= Your instructions =
Copy every line in the records below that contains the word "none".

[Stored data Boundary: Start]

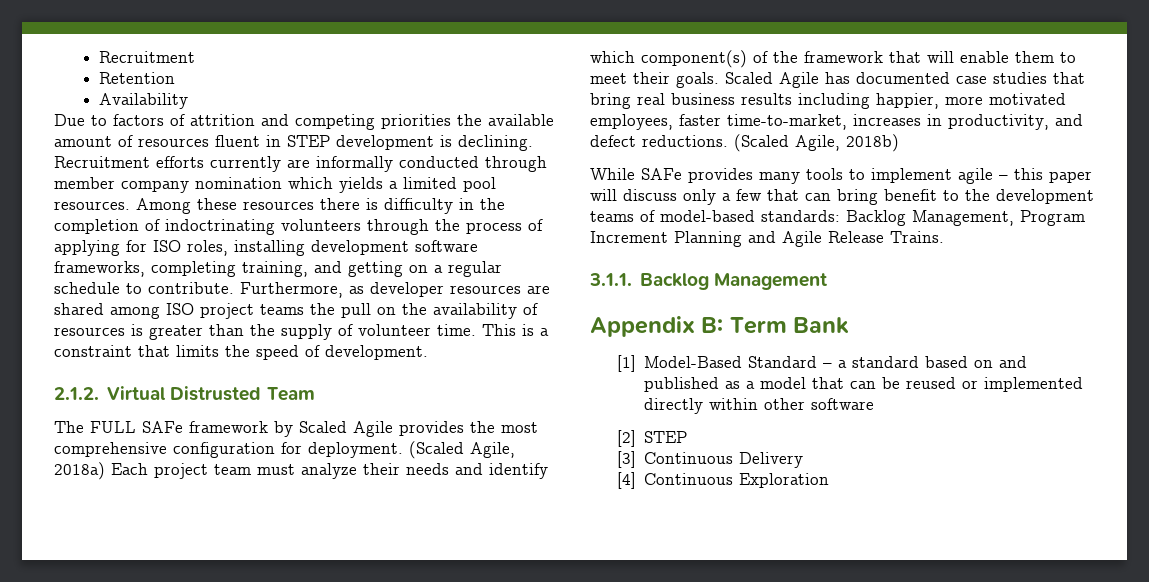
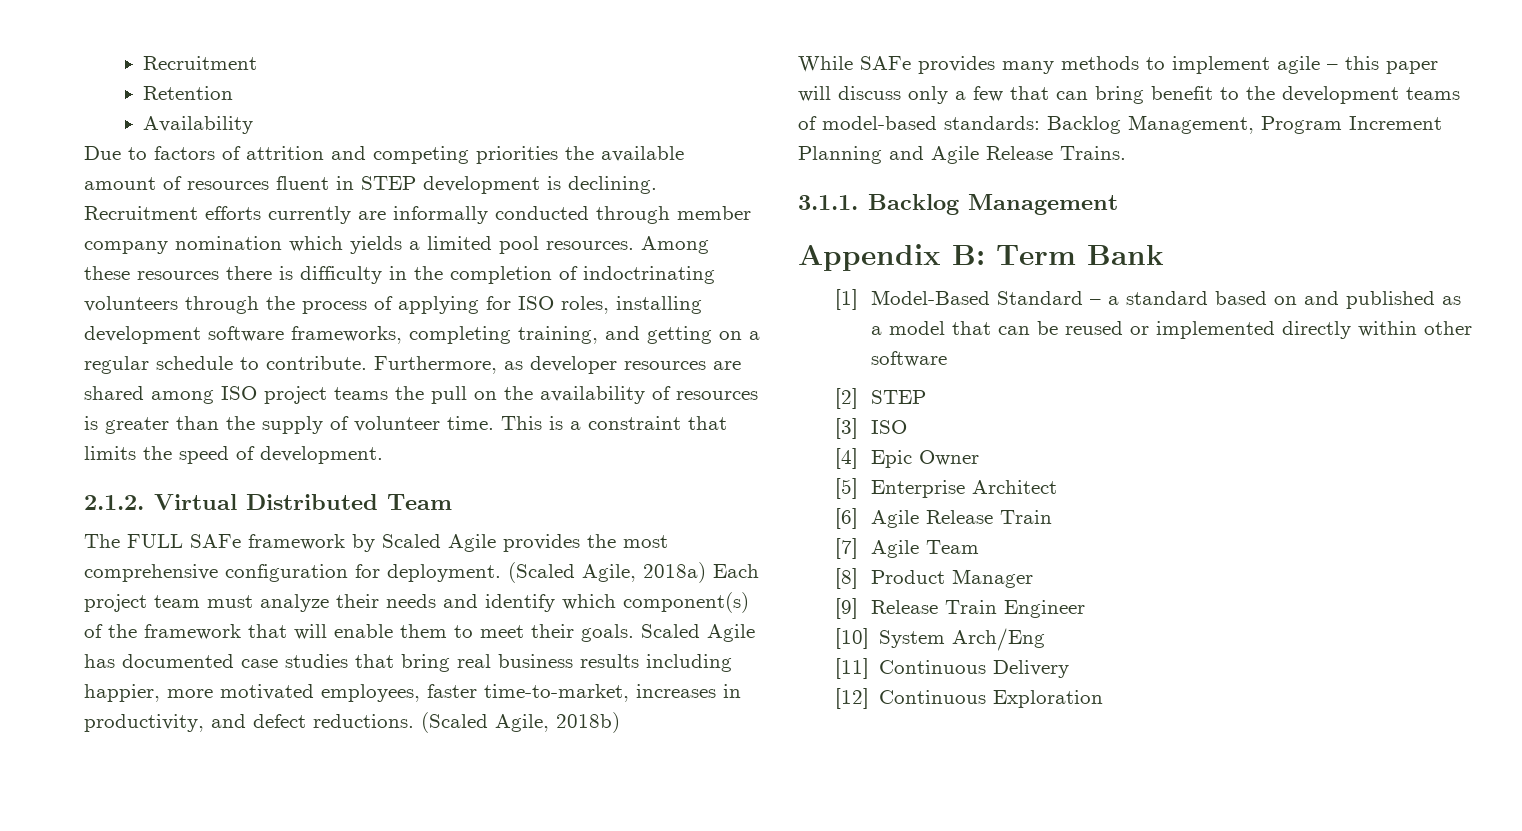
[170,386,262,401] Distrusted -> [246,494,379,510] Distributed
[806,168,843,180] tools -> [1061,56,1139,70] methods
(636, 459) none -> [871,420,908,434] [834,448,980,469] [834,478,1058,499] [834,508,1053,529] [834,538,980,559] [834,568,1034,589] [834,598,1086,619] [834,628,1045,651] [834,658,869,679] ISO // [4] Epic Owner // [5] Enterprise Architect // [6] Agile Release Train // [7] Agile Team // [8] Product Manager // [9] Release Train Engineer // [10] System Arch/Eng // [11]
[616,472,636,489] [4] -> [834,688,869,709] [12]

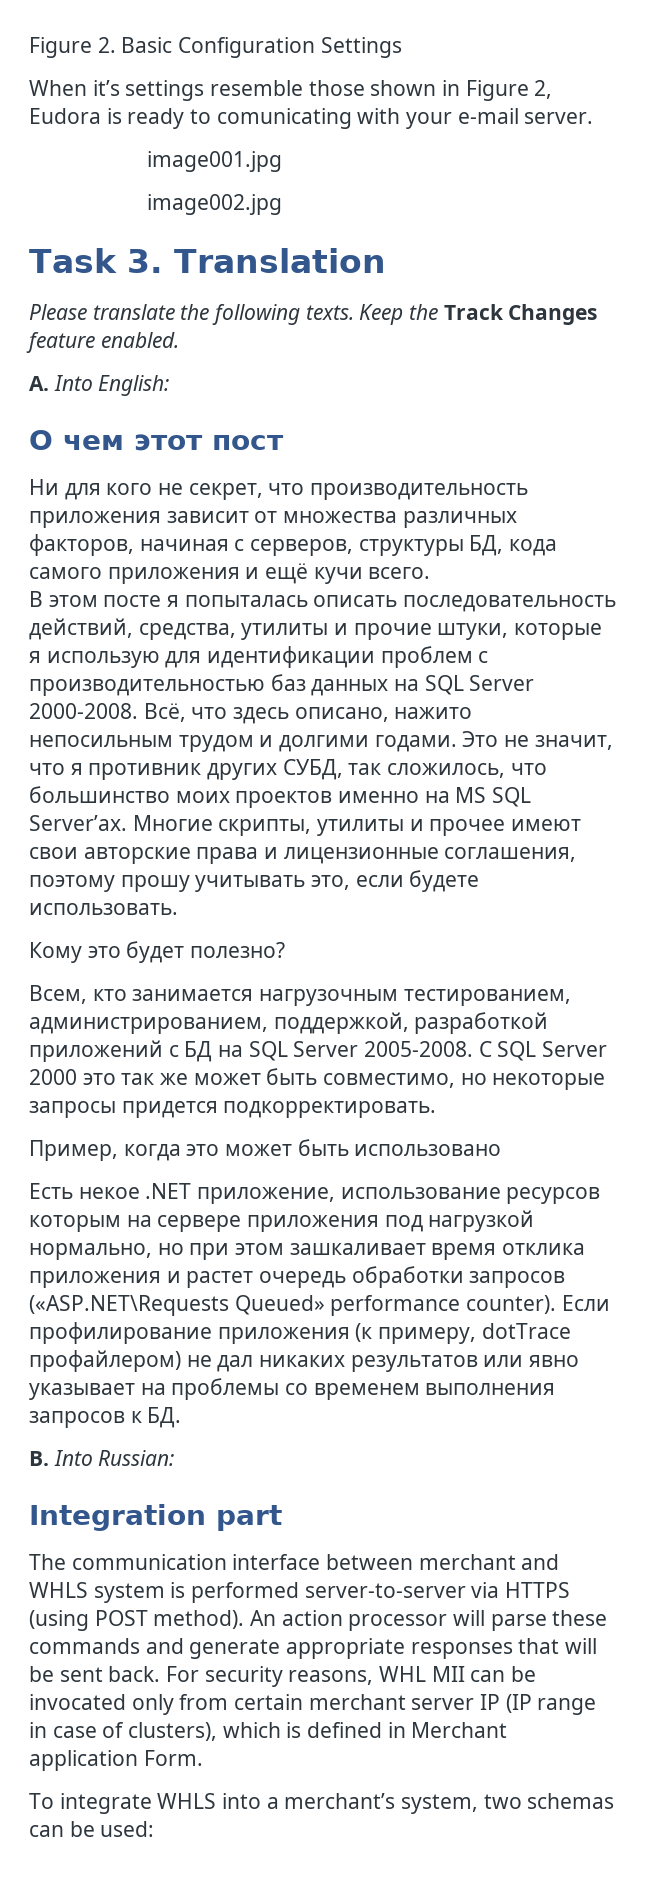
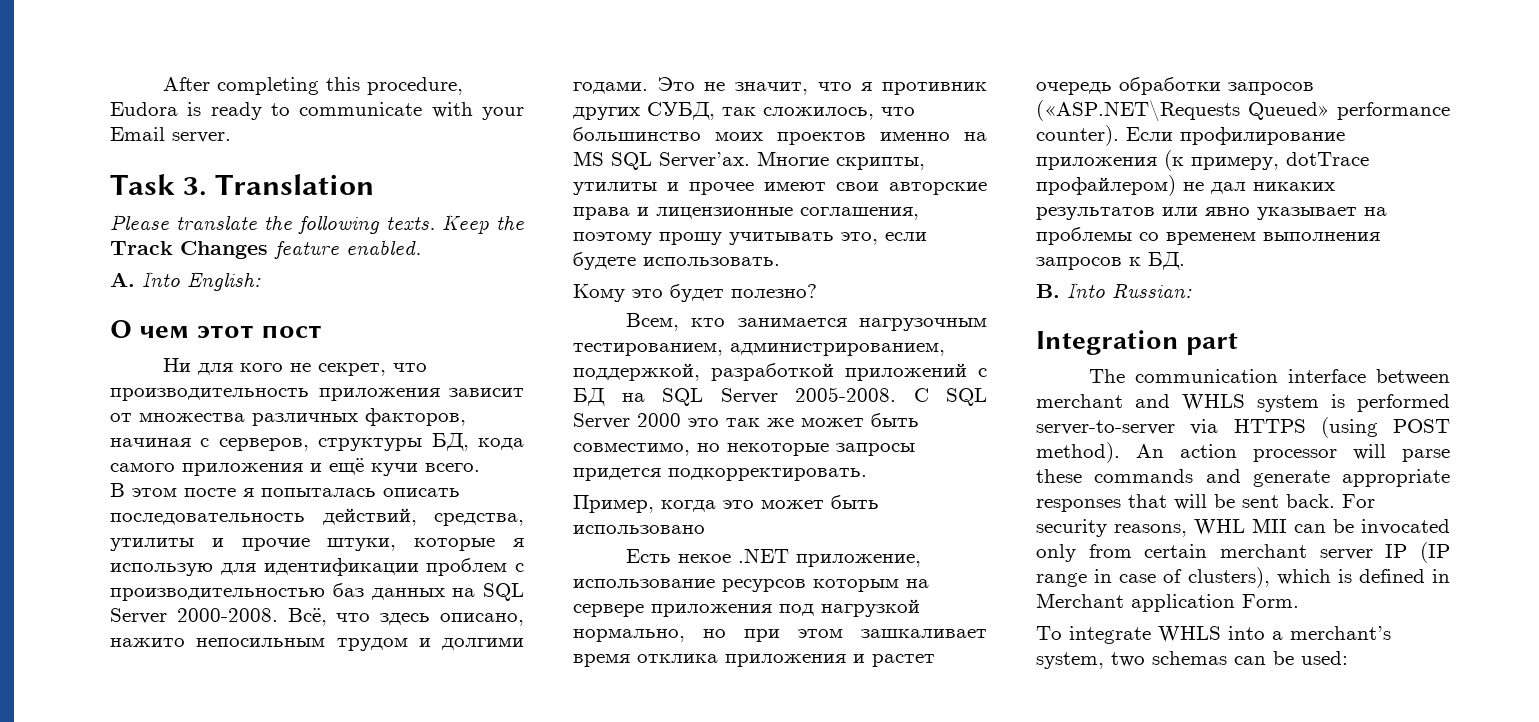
[29,37,402,58] [29,80,553,101] Figure 2. Basic Configuration Settings // When it’s settings resemble those shown in Figure 2, -> [162,77,463,95] After completing this procedure,
[216,108,352,129] comunicating -> [299,102,423,116] communicate
[457,108,519,124] e-mail -> [110,127,165,141] Email
[146,151,282,172] [146,194,282,215] // image001.jpg // image002.jpg -> (231, 137) none

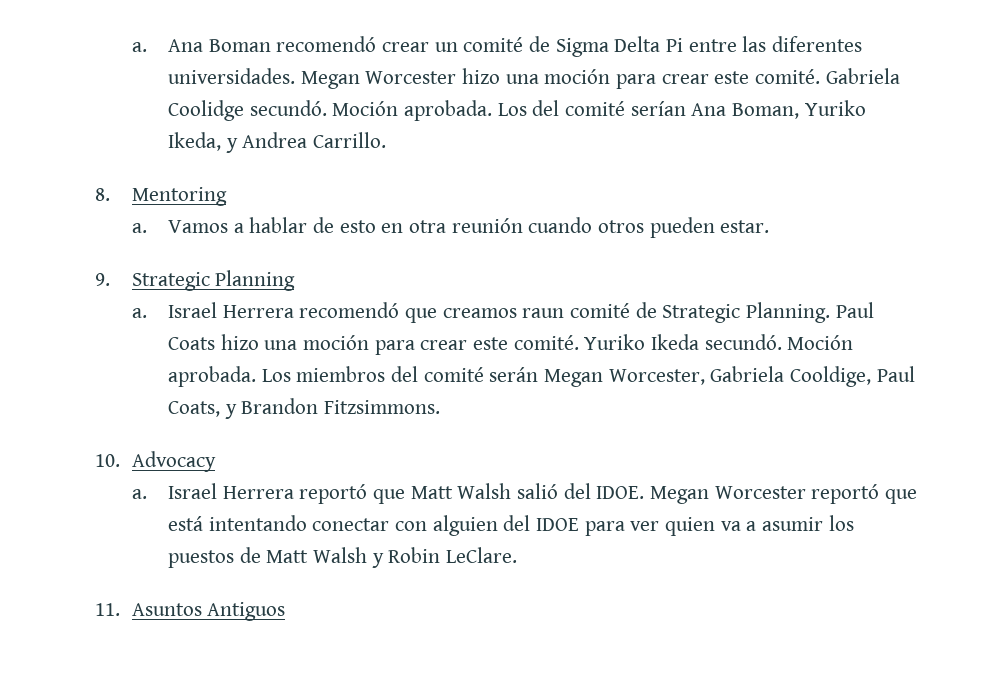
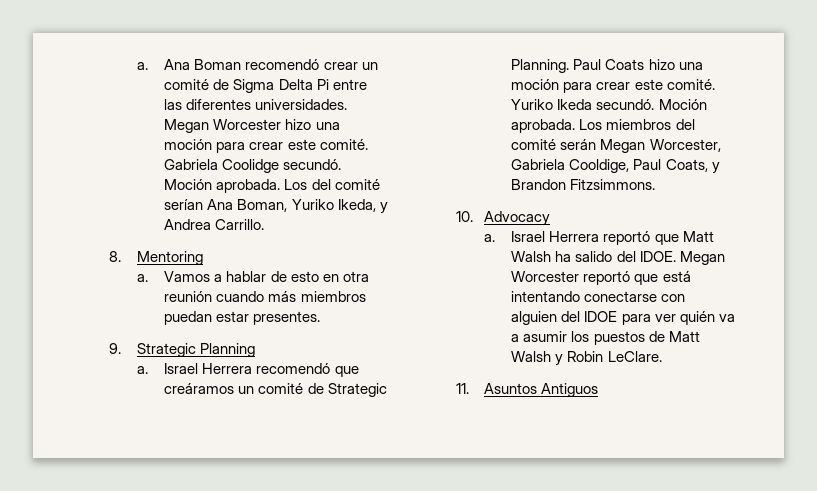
[597,217,770,238] otros pueden estar. -> [268,291,366,302] [164,311,321,325] más miembros puedan estar presentes.
[442,308,565,318] creamos raun -> [164,383,255,394] creáramos un
[516,483,558,499] salió -> [555,251,613,262] ha salido
[312,518,390,531] conectar -> [584,291,658,302] conectarse
[664,517,715,536] quien -> [679,311,715,325] quién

[Stored data Boundary: End]

= Your response =
(636, 459) none -> [871,420,908,434] [834,448,980,469] [834,478,1058,499] [834,508,1053,529] [834,538,980,559] [834,568,1034,589] [834,598,1086,619] [834,628,1045,651] [834,658,869,679] ISO // [4] Epic Owner // [5] Enterprise Architect // [6] Agile Release Train // [7] Agile Team // [8] Product Manager // [9] Release Train Engineer // [10] System Arch/Eng // [11]
[146,151,282,172] [146,194,282,215] // image001.jpg // image002.jpg -> (231, 137) none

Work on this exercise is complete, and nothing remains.